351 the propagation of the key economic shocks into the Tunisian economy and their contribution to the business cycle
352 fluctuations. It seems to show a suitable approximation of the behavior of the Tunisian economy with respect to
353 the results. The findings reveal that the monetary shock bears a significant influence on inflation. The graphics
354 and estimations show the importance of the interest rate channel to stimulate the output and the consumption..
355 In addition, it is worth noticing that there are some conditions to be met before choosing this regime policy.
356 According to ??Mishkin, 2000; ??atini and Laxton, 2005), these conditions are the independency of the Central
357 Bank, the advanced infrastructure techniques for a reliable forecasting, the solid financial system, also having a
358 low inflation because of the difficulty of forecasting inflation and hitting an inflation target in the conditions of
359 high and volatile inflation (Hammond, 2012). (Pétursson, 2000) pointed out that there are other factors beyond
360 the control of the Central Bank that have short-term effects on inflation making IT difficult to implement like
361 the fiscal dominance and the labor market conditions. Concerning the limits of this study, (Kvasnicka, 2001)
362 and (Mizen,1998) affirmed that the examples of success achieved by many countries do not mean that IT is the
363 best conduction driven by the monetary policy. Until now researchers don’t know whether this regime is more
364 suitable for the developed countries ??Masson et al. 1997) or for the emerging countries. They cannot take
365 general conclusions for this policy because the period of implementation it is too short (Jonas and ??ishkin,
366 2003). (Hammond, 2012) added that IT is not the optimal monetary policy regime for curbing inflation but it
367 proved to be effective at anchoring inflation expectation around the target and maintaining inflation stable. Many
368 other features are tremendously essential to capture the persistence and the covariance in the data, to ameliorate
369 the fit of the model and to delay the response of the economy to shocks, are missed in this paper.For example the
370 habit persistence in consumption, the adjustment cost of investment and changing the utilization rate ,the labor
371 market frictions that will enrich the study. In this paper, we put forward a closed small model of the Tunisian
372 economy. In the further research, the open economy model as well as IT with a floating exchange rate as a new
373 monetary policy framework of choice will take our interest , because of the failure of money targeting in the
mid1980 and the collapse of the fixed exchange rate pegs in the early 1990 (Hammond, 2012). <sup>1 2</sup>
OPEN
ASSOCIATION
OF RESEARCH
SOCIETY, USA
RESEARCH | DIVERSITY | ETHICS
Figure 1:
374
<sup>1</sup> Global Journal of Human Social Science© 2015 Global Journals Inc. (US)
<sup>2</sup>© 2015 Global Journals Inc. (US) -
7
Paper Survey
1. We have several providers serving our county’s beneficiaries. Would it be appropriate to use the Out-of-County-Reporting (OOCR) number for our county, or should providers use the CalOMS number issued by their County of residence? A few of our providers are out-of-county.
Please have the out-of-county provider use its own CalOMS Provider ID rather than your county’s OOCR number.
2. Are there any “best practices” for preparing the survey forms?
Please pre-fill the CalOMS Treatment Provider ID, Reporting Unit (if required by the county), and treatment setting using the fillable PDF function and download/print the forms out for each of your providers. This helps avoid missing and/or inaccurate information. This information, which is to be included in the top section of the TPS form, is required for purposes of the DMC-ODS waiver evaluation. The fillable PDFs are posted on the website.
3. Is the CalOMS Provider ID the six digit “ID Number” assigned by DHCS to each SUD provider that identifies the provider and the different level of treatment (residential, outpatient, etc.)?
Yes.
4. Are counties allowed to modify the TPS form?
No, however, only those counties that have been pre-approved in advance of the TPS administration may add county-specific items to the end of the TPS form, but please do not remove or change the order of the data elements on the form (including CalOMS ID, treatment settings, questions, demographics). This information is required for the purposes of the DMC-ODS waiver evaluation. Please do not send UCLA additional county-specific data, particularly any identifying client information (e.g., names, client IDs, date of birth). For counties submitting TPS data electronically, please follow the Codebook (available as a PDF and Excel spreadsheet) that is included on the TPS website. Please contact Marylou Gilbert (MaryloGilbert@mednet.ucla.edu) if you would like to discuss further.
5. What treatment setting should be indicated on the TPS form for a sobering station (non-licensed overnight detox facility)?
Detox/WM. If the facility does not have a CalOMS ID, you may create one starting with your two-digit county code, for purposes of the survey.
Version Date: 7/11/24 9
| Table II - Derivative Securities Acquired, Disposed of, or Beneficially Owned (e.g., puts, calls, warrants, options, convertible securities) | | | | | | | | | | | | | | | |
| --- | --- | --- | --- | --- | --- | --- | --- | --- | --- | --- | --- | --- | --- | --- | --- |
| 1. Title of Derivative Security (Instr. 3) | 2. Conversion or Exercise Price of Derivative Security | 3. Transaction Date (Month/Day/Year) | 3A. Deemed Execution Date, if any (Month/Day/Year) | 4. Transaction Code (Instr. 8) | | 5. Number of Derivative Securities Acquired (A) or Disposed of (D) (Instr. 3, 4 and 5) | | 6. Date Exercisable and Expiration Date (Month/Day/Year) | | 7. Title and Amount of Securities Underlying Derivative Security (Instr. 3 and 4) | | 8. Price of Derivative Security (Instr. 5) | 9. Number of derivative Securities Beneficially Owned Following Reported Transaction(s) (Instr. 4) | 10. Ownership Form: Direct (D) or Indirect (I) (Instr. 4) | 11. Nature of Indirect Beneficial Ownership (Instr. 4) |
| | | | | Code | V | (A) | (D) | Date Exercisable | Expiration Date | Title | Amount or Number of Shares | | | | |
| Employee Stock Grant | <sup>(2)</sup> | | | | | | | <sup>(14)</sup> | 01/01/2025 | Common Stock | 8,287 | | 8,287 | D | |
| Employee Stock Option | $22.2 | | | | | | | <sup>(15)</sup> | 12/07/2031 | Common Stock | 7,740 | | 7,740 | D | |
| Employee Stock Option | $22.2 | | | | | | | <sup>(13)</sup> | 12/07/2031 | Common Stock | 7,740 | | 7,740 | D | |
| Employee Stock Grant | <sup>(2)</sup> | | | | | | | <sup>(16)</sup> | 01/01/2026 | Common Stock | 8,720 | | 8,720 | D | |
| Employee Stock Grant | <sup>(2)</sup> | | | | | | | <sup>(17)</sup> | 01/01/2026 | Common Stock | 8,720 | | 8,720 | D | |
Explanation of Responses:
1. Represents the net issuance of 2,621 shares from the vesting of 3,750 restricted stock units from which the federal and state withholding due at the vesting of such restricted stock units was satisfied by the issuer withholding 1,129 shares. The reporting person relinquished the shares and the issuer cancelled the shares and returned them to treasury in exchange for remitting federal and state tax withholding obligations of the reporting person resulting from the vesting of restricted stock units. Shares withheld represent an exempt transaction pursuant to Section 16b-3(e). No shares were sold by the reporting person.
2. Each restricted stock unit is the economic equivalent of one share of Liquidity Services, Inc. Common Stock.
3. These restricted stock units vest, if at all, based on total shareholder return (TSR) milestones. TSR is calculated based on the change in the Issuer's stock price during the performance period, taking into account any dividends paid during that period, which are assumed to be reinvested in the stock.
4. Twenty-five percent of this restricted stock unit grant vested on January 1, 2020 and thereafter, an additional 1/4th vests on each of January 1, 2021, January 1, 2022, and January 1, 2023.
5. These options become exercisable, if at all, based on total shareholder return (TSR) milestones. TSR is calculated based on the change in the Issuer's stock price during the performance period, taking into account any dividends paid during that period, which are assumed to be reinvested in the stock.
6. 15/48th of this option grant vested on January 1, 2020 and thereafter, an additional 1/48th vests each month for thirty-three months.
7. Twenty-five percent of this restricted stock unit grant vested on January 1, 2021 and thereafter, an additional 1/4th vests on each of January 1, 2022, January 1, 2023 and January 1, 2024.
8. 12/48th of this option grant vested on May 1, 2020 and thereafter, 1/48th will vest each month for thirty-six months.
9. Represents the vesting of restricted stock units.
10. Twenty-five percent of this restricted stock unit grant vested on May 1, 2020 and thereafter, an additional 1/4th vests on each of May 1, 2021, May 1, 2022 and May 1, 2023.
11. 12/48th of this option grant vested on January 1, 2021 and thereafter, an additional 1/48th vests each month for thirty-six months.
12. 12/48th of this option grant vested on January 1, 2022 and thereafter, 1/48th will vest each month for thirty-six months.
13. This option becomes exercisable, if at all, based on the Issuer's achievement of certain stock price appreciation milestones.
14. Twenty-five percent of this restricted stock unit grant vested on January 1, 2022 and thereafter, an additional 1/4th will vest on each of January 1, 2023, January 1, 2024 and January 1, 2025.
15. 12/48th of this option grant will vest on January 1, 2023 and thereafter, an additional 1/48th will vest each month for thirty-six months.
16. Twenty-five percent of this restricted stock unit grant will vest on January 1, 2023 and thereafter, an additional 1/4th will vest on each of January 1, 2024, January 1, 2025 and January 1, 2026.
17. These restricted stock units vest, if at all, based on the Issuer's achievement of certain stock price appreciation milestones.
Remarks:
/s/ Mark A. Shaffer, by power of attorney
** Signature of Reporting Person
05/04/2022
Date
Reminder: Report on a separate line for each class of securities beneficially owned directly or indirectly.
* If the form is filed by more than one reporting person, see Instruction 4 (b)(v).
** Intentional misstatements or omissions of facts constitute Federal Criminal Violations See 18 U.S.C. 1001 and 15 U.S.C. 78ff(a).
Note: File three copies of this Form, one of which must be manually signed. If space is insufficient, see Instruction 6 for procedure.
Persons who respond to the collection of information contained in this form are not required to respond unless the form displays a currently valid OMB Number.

(TASK BRIEF) Every line holding the word "paid" should be copied out of the records above.

(ANSWER TO THE EXERCISE)
3. These restricted stock units vest, if at all, based on total shareholder return (TSR) milestones. TSR is calculated based on the change in the Issuer's stock price during the performance period, taking into account any dividends paid during that period, which are assumed to be reinvested in the stock.
5. These options become exercisable, if at all, based on total shareholder return (TSR) milestones. TSR is calculated based on the change in the Issuer's stock price during the performance period, taking into account any dividends paid during that period, which are assumed to be reinvested in the stock.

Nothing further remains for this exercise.